**DOCUMENT SECTION**
....

But that’s easier said than done. Even when we know we shouldn’t tamper with God’s holy word, we do it any way. We are helplessly interpreters – or so it seems. Therefore we will need help from outside of ourselves if we are going to be saved, for we surely cannot do it. And that we find in 1 Corinthians 6:20 where it says we have been “bought with a price” (1 Peter 1:18-19; 2 Peter 2:1).

            This is just what we need. For in this Bible verse the tables are turned on us - and for our good. Now the emphasis is no longer on us trying to be more and more faithful by interpreting the holy Bible less and less. Now the stress is on God pulling us closer to himself. Now we hear what God is doing for us rather than what we need to do for him. That switch is the Gospel – and it's our hope. For relying on ourselves is a clear disaster (Romans 7:24).

            But how does God buy us back – how does he turn the tables on us? 1 Corinthians 5:7 says he does that by being the “paschal lamb” who was sacrificed for our sins. But what is a paschal lamb? Exodus 12:13 tells us that the paschal lamb was the first Passover lamb whose blood was smeared on the Israelite’s front doors after being killed for that purpose. This was to mark the Israelite homes so that God’s angels of death (Psalm 78:49) would not kill the Israelite children when marauding over Egypt to kill their children, but pass over them instead. Hence the Passover. This was the last of the ten plagues designed to make the hardened Pharaoh (Exodus 9:7, 12, 34) let the enslaved Israelites escape from Egypt and flee into the promised land of Israel (Joshua 1:3).

            Just so Jesus marks us by his blood so that God’s wrath passes over us (Romans 5:9) – and doesn’t damn us to hell forever (John 3:36). This makes Jesus our Savior – he saves us from the wrath of God. He saves us from our sins that rightly draws the fire and thunder of God’s wrath upon us. He saves us by taking that wrath upon himself instead. He is stricken, smitten by God and afflicted (Isaiah 51:4-5, 10-11). The punishment that God had in store for us is unleashed on Jesus. “By his wounds we are healed” (1 Peter 2:24; Matthew 8:17; Acts 8:32-35). This is our salvation. Without Jesus we are only subject to God’s wrath (1 John 5:12). So Christ Jesus is the answer to Eli’s lament: “If a man sins against the Lord, who can intercede for him?” (1 Samuel 2:25). Well, the answer is Christ Jesus can, for by his bloody sacrifice he defends us by interceding for us before God in heaven (1 John 2:1-2, 4:10).

            So in his beloved Large Catechism (1529) Luther exclaims that Christ has “snatched us poor lost sinners from the jaws of hell,... and restored us to the Father’s favor.” And he does this by his suffering and death, making “satisfaction for me” and paying “what I owed” [The Book of Concord (1580), ed. T. Tappert (1959) p. 414]. Through Christ God becomes our loving heavenly Father – no longer showing us the flashing teeth of his wrathful indignation which he instead stores up for those who do not love him (Romans 2:5; John 5:29; 1 Thessalonians 1:5-11). So Luther says of the unsurpassed worth of this saving sacrifice:

 

Christ alone... takes away the sin of the world... by his blood,... [and] God laid on him the iniquities of us all.... This must be believed.... Nothing in it can be given up or compromised.... We must be quite certain and have no doubts about it (BC, p. 292).

....

**DATA PROVIDED**
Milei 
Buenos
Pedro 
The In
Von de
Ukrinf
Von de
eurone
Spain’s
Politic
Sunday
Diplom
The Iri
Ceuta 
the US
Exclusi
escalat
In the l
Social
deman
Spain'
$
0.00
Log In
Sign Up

....

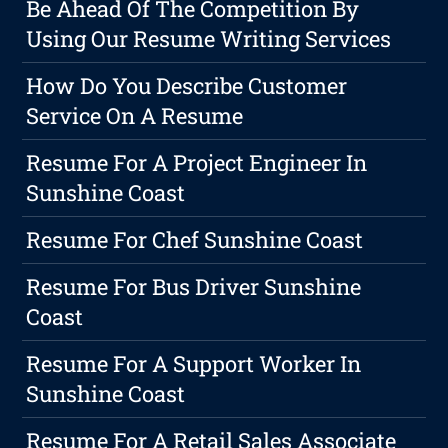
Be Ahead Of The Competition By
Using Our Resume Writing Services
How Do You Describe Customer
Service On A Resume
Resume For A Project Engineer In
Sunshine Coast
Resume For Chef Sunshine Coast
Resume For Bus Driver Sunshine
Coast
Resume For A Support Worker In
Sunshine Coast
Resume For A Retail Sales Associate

....

**TASK BRIEF**
Write out, word for word, the stretch of the sermon on Christ's sacrifice from "But how does" through "Israel (Joshua 1:3).".

**REPLY TO THE TASK**
But how does God buy us back – how does he turn the tables on us? 1 Corinthians 5:7 says he does that by being the “paschal lamb” who was sacrificed for our sins. But what is a paschal lamb? Exodus 12:13 tells us that the paschal lamb was the first Passover lamb whose blood was smeared on the Israelite’s front doors after being killed for that purpose. This was to mark the Israelite homes so that God’s angels of death (Psalm 78:49) would not kill the Israelite children when marauding over Egypt to kill their children, but pass over them instead. Hence the Passover. This was the last of the ten plagues designed to make the hardened Pharaoh (Exodus 9:7, 12, 34) let the enslaved Israelites escape from Egypt and flee into the promised land of Israel (Joshua 1:3).